What the task asks:
Convert the rows into a JSON list of strings, starting at the first row and ending at the row that contains "settle: settle -> gases", with one string per row and blank lines left out.

Source records:
• • • •

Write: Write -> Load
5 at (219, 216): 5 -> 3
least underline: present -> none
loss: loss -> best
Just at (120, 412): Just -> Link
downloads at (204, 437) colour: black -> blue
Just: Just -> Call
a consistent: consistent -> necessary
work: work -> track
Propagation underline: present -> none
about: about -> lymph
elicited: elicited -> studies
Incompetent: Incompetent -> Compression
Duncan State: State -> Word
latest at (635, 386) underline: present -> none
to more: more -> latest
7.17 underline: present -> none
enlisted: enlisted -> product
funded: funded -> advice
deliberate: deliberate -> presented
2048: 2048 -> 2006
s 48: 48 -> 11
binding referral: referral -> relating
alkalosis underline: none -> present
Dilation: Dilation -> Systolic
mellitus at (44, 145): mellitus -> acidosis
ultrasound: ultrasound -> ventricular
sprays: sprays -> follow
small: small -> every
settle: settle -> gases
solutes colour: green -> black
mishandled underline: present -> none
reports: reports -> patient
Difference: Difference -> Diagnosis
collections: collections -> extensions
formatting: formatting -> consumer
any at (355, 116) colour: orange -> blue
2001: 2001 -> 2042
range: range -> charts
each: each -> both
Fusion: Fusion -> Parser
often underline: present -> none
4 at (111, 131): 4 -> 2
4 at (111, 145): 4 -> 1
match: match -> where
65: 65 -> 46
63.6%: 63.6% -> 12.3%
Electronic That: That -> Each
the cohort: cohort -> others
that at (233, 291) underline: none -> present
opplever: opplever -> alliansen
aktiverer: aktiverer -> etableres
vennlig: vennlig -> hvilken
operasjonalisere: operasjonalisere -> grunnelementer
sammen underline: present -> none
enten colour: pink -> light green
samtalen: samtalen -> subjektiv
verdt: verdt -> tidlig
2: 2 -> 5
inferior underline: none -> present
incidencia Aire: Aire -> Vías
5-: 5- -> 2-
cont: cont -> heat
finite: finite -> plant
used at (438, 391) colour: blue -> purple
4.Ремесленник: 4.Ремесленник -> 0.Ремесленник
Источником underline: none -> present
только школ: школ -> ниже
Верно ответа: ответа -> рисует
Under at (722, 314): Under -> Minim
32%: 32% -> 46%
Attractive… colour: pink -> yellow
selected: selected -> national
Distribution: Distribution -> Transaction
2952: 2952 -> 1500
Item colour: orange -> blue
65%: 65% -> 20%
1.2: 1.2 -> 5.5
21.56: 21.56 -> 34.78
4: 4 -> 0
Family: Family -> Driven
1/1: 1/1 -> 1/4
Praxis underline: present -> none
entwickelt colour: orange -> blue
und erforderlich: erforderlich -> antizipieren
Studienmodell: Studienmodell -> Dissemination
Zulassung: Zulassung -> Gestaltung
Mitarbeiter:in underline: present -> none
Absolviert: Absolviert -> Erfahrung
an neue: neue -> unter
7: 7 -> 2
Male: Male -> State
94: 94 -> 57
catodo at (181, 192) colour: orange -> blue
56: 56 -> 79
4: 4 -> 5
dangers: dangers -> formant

• • • •

Exercise output:
[
  "Write: Write -> Load",
  "5 at (219, 216): 5 -> 3",
  "least underline: present -> none",
  "loss: loss -> best",
  "Just at (120, 412): Just -> Link",
  "downloads at (204, 437) colour: black -> blue",
  "Just: Just -> Call",
  "a consistent: consistent -> necessary",
  "work: work -> track",
  "Propagation underline: present -> none",
  "about: about -> lymph",
  "elicited: elicited -> studies",
  "Incompetent: Incompetent -> Compression",
  "Duncan State: State -> Word",
  "latest at (635, 386) underline: present -> none",
  "to more: more -> latest",
  "7.17 underline: present -> none",
  "enlisted: enlisted -> product",
  "funded: funded -> advice",
  "deliberate: deliberate -> presented",
  "2048: 2048 -> 2006",
  "s 48: 48 -> 11",
  "binding referral: referral -> relating",
  "alkalosis underline: none -> present",
  "Dilation: Dilation -> Systolic",
  "mellitus at (44, 145): mellitus -> acidosis",
  "ultrasound: ultrasound -> ventricular",
  "sprays: sprays -> follow",
  "small: small -> every",
  "settle: settle -> gases"
]